1. A method for obtaining a gas with a reduced content of F₂ and/or OF₂ and, if present in the gas to be treated, a reduced content of HF, including at least one step of removing F₂ and/or OF₂ from a gas comprising F₂ and/or OF₂ and optionally FIF wherein the gas is contacted with a liquid composition comprising dissolved alkali metal thiosulfate and/or dissolved alkali metal nitrite and at least one dissolved base selected from the group consisting of alkali metal hydroxide and alkali metal carbonate.

2. The method of claim 1 wherein the gas comprises F₂.

3. The method of claim 1 or claim 2 wherein the gas is contacted with a liquid composition comprising dissolved alkali metal thiosulfate, and wherein the alkali metal thiosulfate is selected from the group consisting of sodium thiosulfate and potassium thiosulfate.

4. The method of anyone of claims 1 to 3 wherein the base is selected from the group consisting of potassium hydroxide and sodium hydroxide.

5. The method of anyone of claims 1 to 3 wherein the liquid composition comprises potassium hydroxide and sodium thiosulfate or potassium carbonate and sodium thiosulfate.

6. The method of anyone of claims 1 to 5 wherein the concentration of the dissolved thiosulfate, relative to the total weight of the composition, is equal to or greater than 0.3 % by weight and equal to or lower than 5 % by weight.

7. The method of anyone of claims 1 to 6 wherein the concentration of the dissolved base, relative to the total weight of the composition, is equal to or greater than 15 % by weight, and equal to or lower than the saturation concentration.

8. The method according to anyone of claims 1 to 7 wherein the gas is contacted with the liquid composition in counter current.

9. The method of anyone of claims 1 to 8 wherein the gas and the composition are contacted under a pressure from 1 to 3 bar (abs), preferably 1.1 to 2 bar (abs).

10. The method of anyone of claims 1 to 9 wherein the gas and the liquid composition are contacted at a temperature in the range from 10 to 80°C, preferably in the range from 20 to 40°C.

11. The method of anyone of claims 1 to 10 wherein the gas comprising F₂ originates from an out-of-spec F₂ gas, or originates from a start-up phase of the electrolytic manufacture of F₂, or it originates from an emergency event.
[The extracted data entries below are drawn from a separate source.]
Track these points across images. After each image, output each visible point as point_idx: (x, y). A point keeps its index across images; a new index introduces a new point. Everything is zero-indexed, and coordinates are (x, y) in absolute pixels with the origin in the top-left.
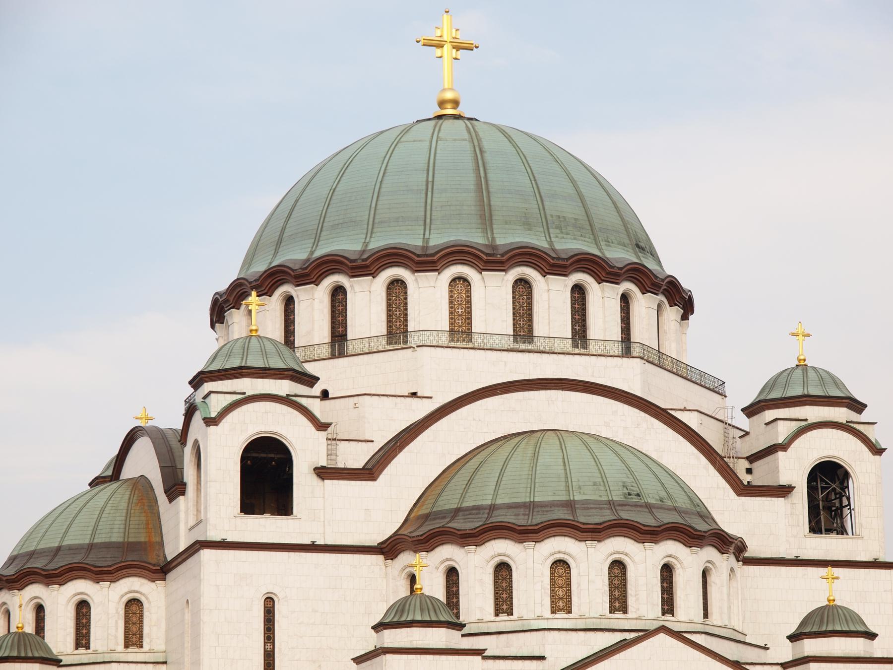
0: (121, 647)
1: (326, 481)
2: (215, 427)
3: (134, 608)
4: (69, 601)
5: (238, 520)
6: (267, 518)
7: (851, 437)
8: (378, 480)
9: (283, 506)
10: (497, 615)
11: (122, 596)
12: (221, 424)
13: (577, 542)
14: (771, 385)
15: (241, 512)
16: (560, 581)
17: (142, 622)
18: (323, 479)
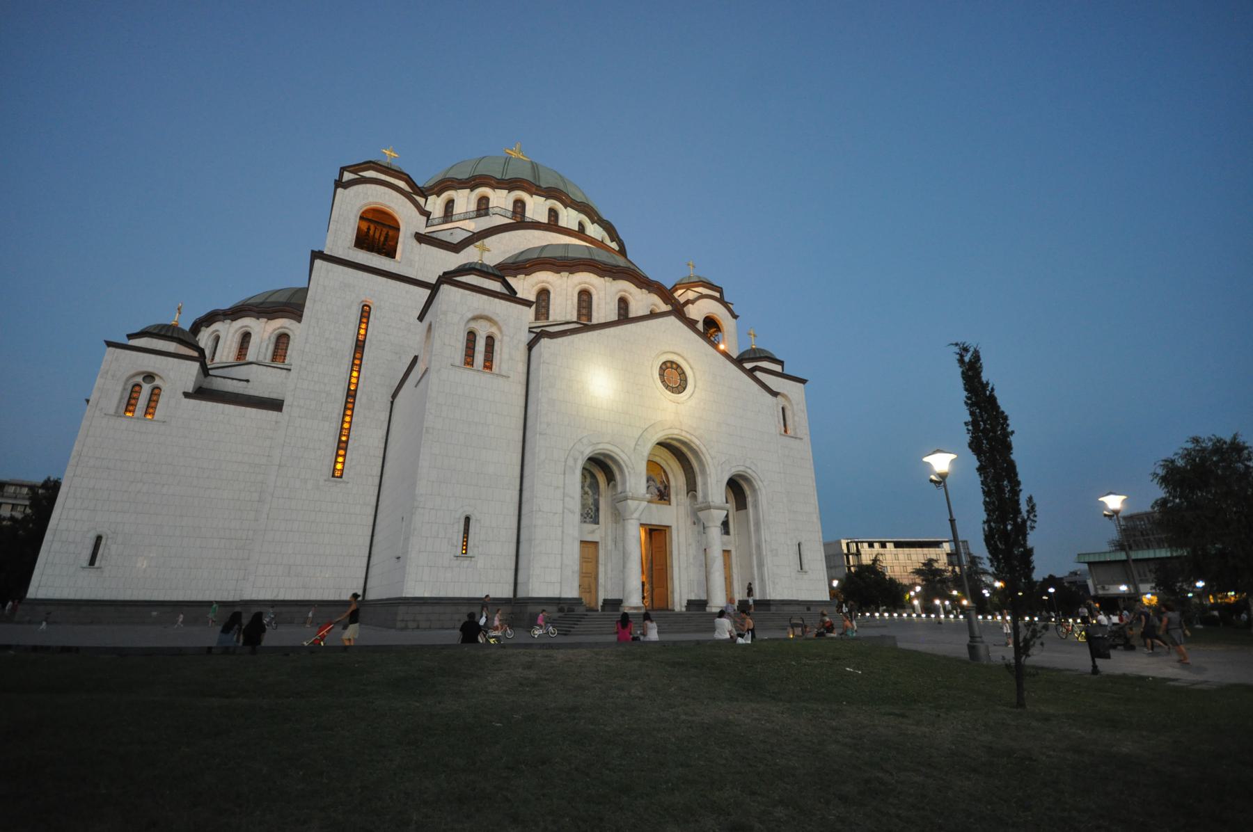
0: (268, 360)
1: (422, 244)
2: (343, 190)
3: (282, 341)
4: (236, 331)
5: (351, 251)
6: (373, 255)
7: (722, 306)
8: (460, 254)
9: (391, 253)
10: (535, 320)
11: (275, 330)
12: (348, 190)
13: (599, 278)
14: (682, 280)
15: (355, 246)
16: (584, 304)
17: (286, 349)
18: (420, 243)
12. The method of anyone of claims 1 to 11 wherein the gas comprising F₂ originates from an out-of-spec F₂ gas, or originates from a start-up phase of the electrolytic manufacture of F₂ and contains F₂ in an amount of 70 to 98 % by volume, or it originates from an emergency event and contains F₂ in an amount of 1 to 5 % by volume.

13. The method of anyone of claims 1 to 12 wherein the gas obtained after contact with the liquid composition comprises OF₂ in a concentration of equal to or lower than 200 ppm by volume.

14. The method of anyone of claims 1 to 13 wherein the treatment is performed in a treatment means which is incorporated in a skid.

15. A method for the manufacture of an item selected from the group consisting of semiconductors, photovoltaic cells, TFTs and MEMS, or the cleaning of a chamber used in the manufacture of said item which comprises at least one step comprising a method according to anyone of claims 1 to 14.

16. An aqueous solution containing or consisting of 1 % to 5 % by weight of a treatment agent selected from the group consisting of KN0₂, NaN0₂, Na₂S₂0₃ or K₂S₂0₃, 10 to 45 % by weight of KOH, 10 to 45 % by weight of NaOH, or a mixture of KOH and NaOH the total content of said mixture is 10 to 45 % by weight of the solution.

17. The solution of claim 16 comprising or consisting of 1 % to 5 % by weight of Na₂S₂0₃, equal to or more than 50 % by weight of water and equal to or more than 15 % by weight of KOH.